Only Section 10 (beginning at line 362) pertains to beach access. No need to read the rest of this bullshit bill as it pertains to other property issues across the state. Note that section 10 is the last section of the bill. No wonder so many people missed this when it was being discussed during the legislative session. Edwards and Passidomo are sneaky politicians who knew that even though we are a passionate bunch, surfers don’t know how to read too well and they hid this nonsense at the end of a bunch of other legislative mumbo-jumbo we would never read.

-While almost 60% of the beaches in Florida are private, this bill does not make all beaches private — or at least not 100% of all the beach area. The public has the right to access all beach areas seaward of the mean high water line (which is owned by the state). This essentially means that the public has access to all wet sand, but not to all of the dry sand above the high tide line. According to Article X, Section 11 of the Florida Constitution, the land below the mean high water line is held in trust for the public. Other factors that may affect the public’s right to access for a particular parcel of beach (ie. public vs. private) include: whether public funds have been used for beach dredge and fill projects, if there are implied or explicit easements or dedications, and even the public’s historic use of a beach (although this one may now be in question under the exemptions to customary use law) – but this will all now be subject to court decision under HB 631.
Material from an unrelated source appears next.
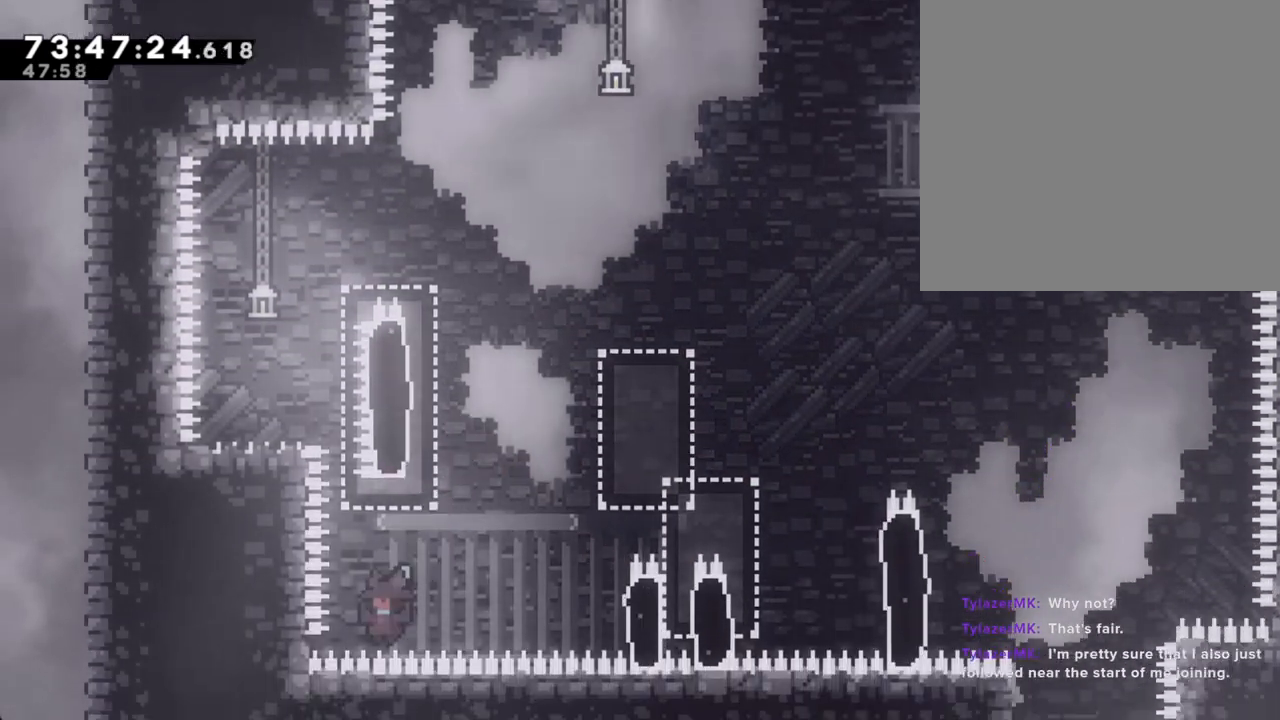
{"buttons": ["A"], "left_stick": "center", "right_stick": "center", "events": [[184, "A", "up"], [285, "A", "down"], [285, "left_stick", "center"], [419, "A", "up"], [503, "A", "down"]]}
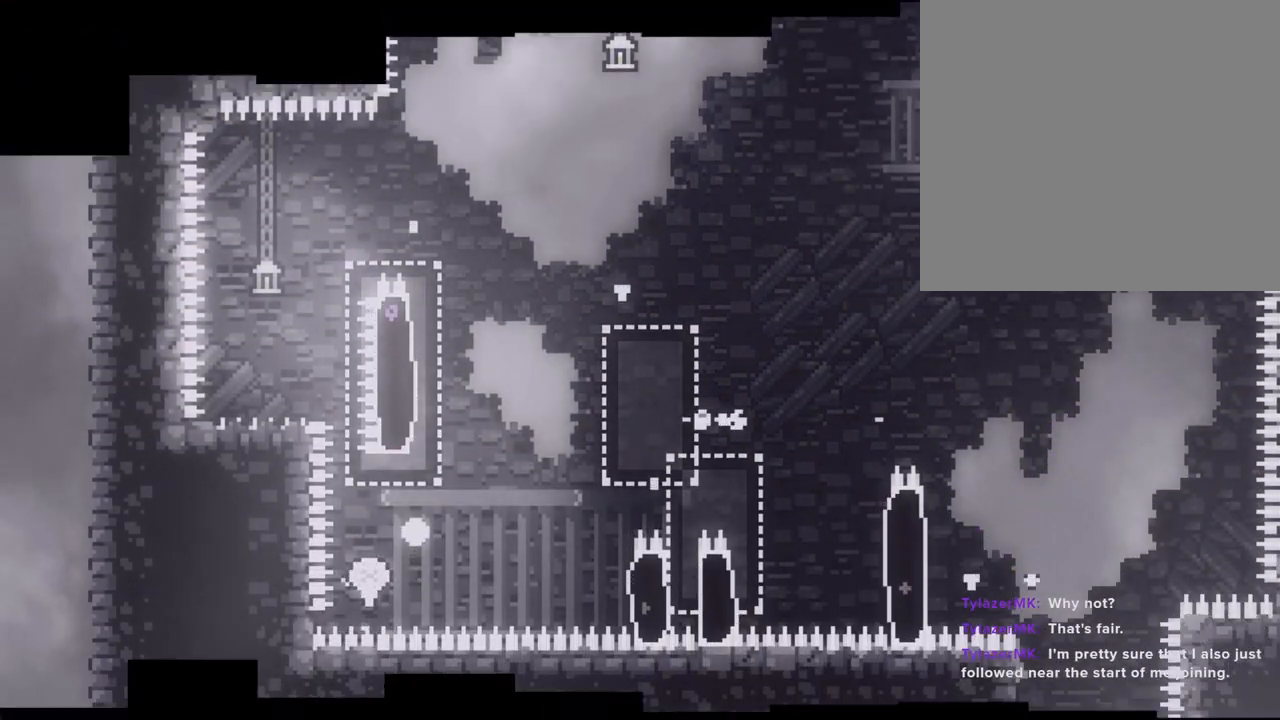
{"buttons": [], "left_stick": "center", "right_stick": "center", "events": [[151, "A", "up"], [268, "A", "down"], [402, "A", "up"]]}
-The bill makes it super difficult for local governments to protect beach access through customary use ordinances (the things that recognize, regulate, and protect the public’s right to access beaches based on historical use). Under the piece of legislation, local governments can no longer pass customary use ordinances directly and must obtain a ratified legal determination of customary use.

-Ultimately this bill makes it difficult for local governments to protect the public’s right to beach access, which is very confusing for surfers, beachgoers, local economies, and beachside communities. A local Miami-Dade surfer who asked to remain anonymous said “this sounds like a whole bunch of shenanigans where the local government is protecting monied interests such as developers, hotels, and condo associations while disregarding the general public who are the ones that utilize these areas and enjoy the most benefit. Who are they protecting these areas for? Big-wig real estate investors? When a surfer can’t even cross the ‘dry’ beach to get to the water, you know something is wrong with the world.”

So what can you do to protect your interest in the beach?

If you don’t live in Florida, fight like hell if something like this appears on your state’s legislative agenda.

If you live in Florida:
Contact your local city and county officials/representatives and ask them to take action on moving forward with the newly established legal process for declaring customary use to protect your local beach access.

-Become active in the 2019 Florida Legislative Session and contact your elected officials to make you stance heard on any positive and proactive beach legislative action

-Volunteer with your local Surfrider Foundation Chapter as beach access is one of the core missions of the organization and your passionate work could be the catalyst for tipping the scale in favor of common sense legislation that works for the public interest.